Stored data:
---

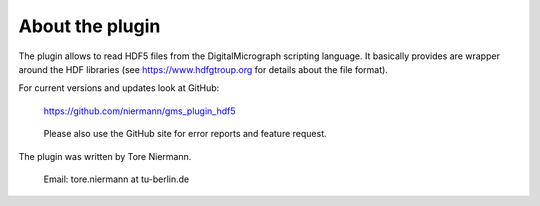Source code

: 
About the plugin
================

The plugin allows to read HDF5 files from the DigitalMicrograph scripting 
language. It basically provides are wrapper around the HDF libraries 
(see https://www.hdfgtroup.org for details about the file format).

For current versions and updates look at GitHub:
    
    https://github.com/niermann/gms_plugin_hdf5

..

	Please also use the GitHub site for error reports and feature request.

The plugin was written by Tore Niermann.

    Email: tore.niermann at tu-berlin.de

---

> Your objective: Begin with the line that contains "(see https://www.hdfgtroup.org for" and quote each line after it exactly, stopping after the last line of the data.

> Response below:
(see https://www.hdfgtroup.org for details about the file format).

For current versions and updates look at GitHub:
    
    https://github.com/niermann/gms_plugin_hdf5

..

	Please also use the GitHub site for error reports and feature request.

The plugin was written by Tore Niermann.

    Email: tore.niermann at tu-berlin.de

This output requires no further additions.